租税法の迷宮

とある税理士による租税法・税実務の勉強ノートです。

「解約返戻金のピークで保険を解約する」考え

先日お客様と打ち合わせをしていて「2年後に返戻率のピークが来る保険があるんだよねー。そこで解約して、それでどうしようか」といった話が出ました。そこで感じた素朴なことを書いてみたいと思います。

 

「みんなわかったうえでだよ」と突っ込まれそうな非常に素朴なことで、要は解約返戻金額や解約返戻率が一番高いところで解約するのが得というわけではないという話です。

 

例えば、毎年1,000千円の保険料を支払っていて、単純返戻率が次のようになっているとします。X3期の返戻率が最も高く、その後はだんだん下がっていくというスケジュールです。

 

X1期 82% 累計支払額 5,000千円

X2期 83% 累計支払額 6,000千円

X3期 84% 累計支払額 7,000千円

X4期 83% 累計支払額 8,000千円

 

このときに「返戻率が一番高いところで解約するのが得である」と考える人がいるようです。
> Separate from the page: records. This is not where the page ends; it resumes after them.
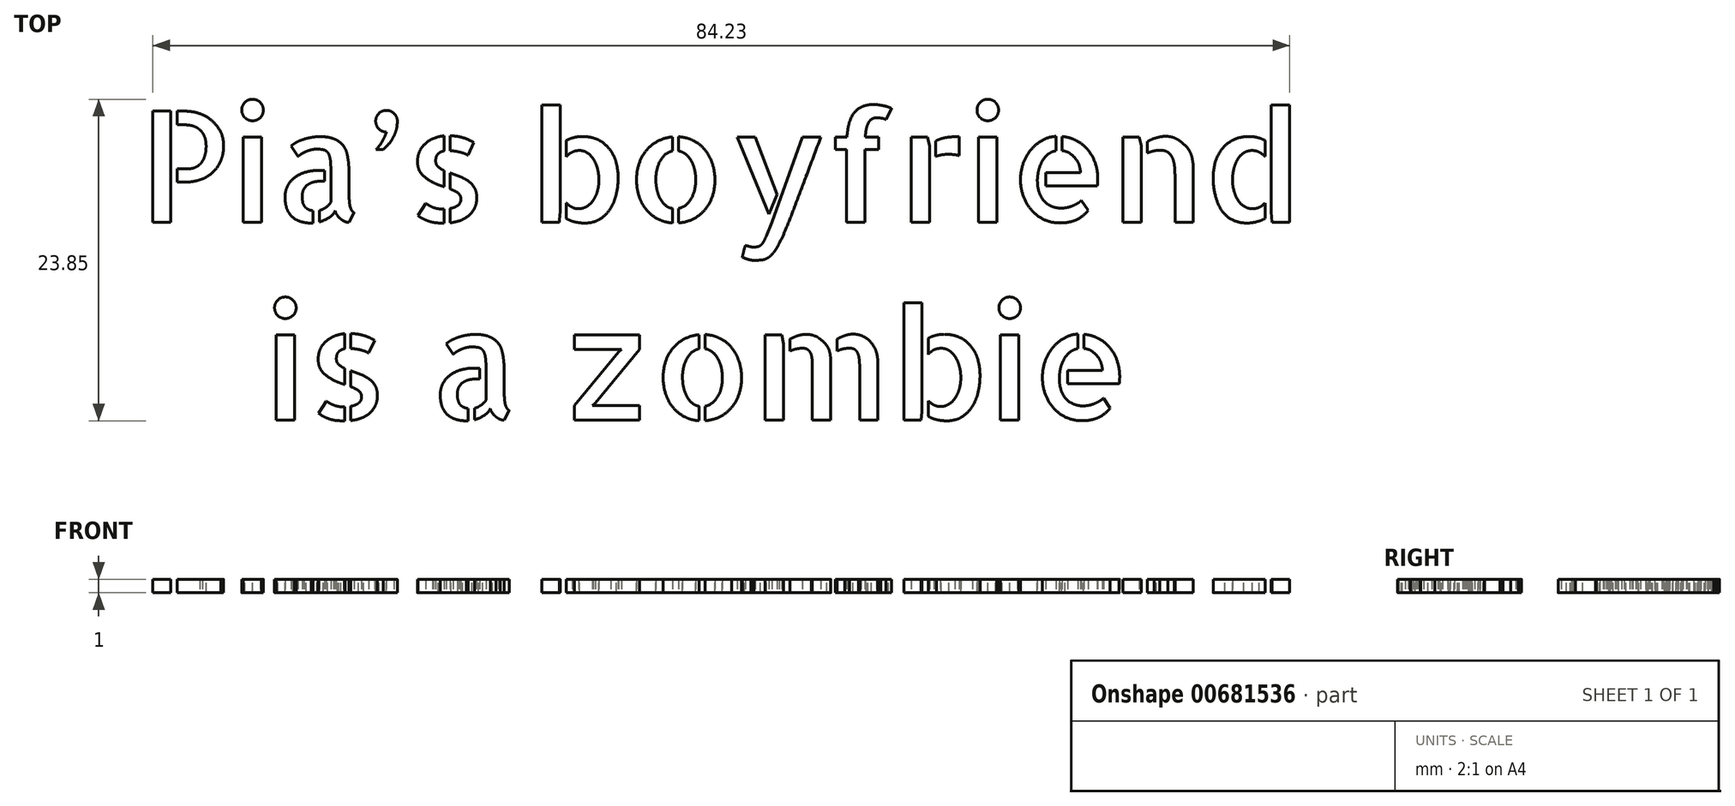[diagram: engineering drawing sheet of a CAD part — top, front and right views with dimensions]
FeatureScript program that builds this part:
annotation { "Feature Type Name" : "Feature", "Feature Type Description" : "" }
export const myFeature = defineFeature(function(context is Context, id is Id, definition is map)
    precondition{}
    {
        {
            var Q0;
            Q0=qCreatedBy(makeId("Top.planeOp"),FACE);
            var sketch = newSketch(context, id + "F0", { "sketchPlane" : qUnion([Q0])});
            skText(sketch, "E0", { "text": "Pia’s boyfriend\n   is a zombie", "fontName": "AllertaStencil-Regular.ttf"});
            const initialGuessF0  = {"E0": [-0.004, -0.00268, 1, 0, 0.00825]};
            skSetInitialGuess(sketch, initialGuessF0);
            skSolve(sketch);
        }
        {
            var Q0;
            Q0 = qSketchRegion(id + "F0", true);
            extrude(context, id + "F1", {"entities" : qUnion([Q0]), "depth" : 1 * mm, "offsetDistance" : 25 * mm});
        }
    });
が、例えば返戻率が82%ということは、支払った額のうち18%は戻ってこないということです(負担をするのは保障を受けているのだから当然です)。そしてパーセンテージは上がったとしても累計の支払額は増え続けていきます。

累計支払額から解約返戻金を引いた「保険会社に支払ったまま戻ってこないお金(実質的な負担)」の情報を付け足すと下記になります。

 

X1期 82% 累計支払額 5,000千円 差引支払額900千円

X2期 83% 累計支払額 6,000千円 差引支払額1,020千円

X3期 84% 累計支払額 7,000千円 差引支払額1,120千円

X4期 83% 累計支払額 8,000千円 差引支払額1,360千円

 

結局、返戻率が上がっている間も保険のために消費する会社財産はどんどん増えていくわけです。もちろん返戻率の設定次第なので必ずそうなるとは言いませんが、保障サービスへの対価を負担することからすれば普通はそうなります。

これは返戻「率」のピークではなく返戻「金額」のピークで考えても同じ問題が起きます。

 

結局、「もう保障は必要ないかなと思っている保険がある」のであれば、負担の累計額が増える前に解約してはという(繰り返し素朴な)お話でした。

多少資金繰りやタックスプランニングを加味するというところはあるかと思いますが、期末に無理やり経費を使う”節税”と同じで、不要なものは払わないに尽きる、保険には保障が必要な分だけ入ればいい、ということかと思います。